Private Equity can be a very strong investment but it requires having the right partners in your corner to help identify the right managers with which to invest. These are long term investments and the fees are high, so make sure the manager has a distinct advantage and a proven track record of execution.

Let me go back to Granddad.  Sometimes the simplest things get lost in the shuffle. If you take a step back and look around at much of the generational wealth in your community, chances are it is significantly invested in real estate. There are pretty simple reasons for this. First, real estate values are generally stable (or at least a heck of a lot more stable than the stock market) and secondly, there are serious tax advantages to owning real estate, such as the ability to deduct depreciation, tax free re-financings and tax free exchanges when it's time to sell.
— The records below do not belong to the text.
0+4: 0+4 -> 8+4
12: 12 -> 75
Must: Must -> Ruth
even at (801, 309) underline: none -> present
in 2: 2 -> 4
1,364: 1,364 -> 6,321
From an investment standpoint, owning cash flowing real estate is a way to generate equity-like returns through a combination of steady cash flow, equity build-up through debt amortization and, if you are fortunate, appreciation in the value of the property. To use a baseball analogy, most successful real estate investors are steady singles hitters, targeting modest but predictable properties where they can generate steady income over many years. As a non-professional investor, you should leave the development projects and speculative investments to the pros. Once you own that cash flowing property, you can hold it for many years and the really great properties can be held for generations.

There are a number of tax strategies to further enhance your returns and enable you to keep the majority of your return tax free. That's another whole subject and we will explore that further in another post.

In the world of alts, we have touched on the basics here. There are many other niche strategies that can be very rewarding such as distressed debt, secured lending, secondary market strategies, royalty stream buyouts, and more.

The bottom line is that we live in an investing world where the public markets are extremely volatile, unpredictable and, for the average investor, completely nerve rattling. A carefully selected portfolio of alternative strategies is a prudent way to protect and grow your assets in a much more predictable way.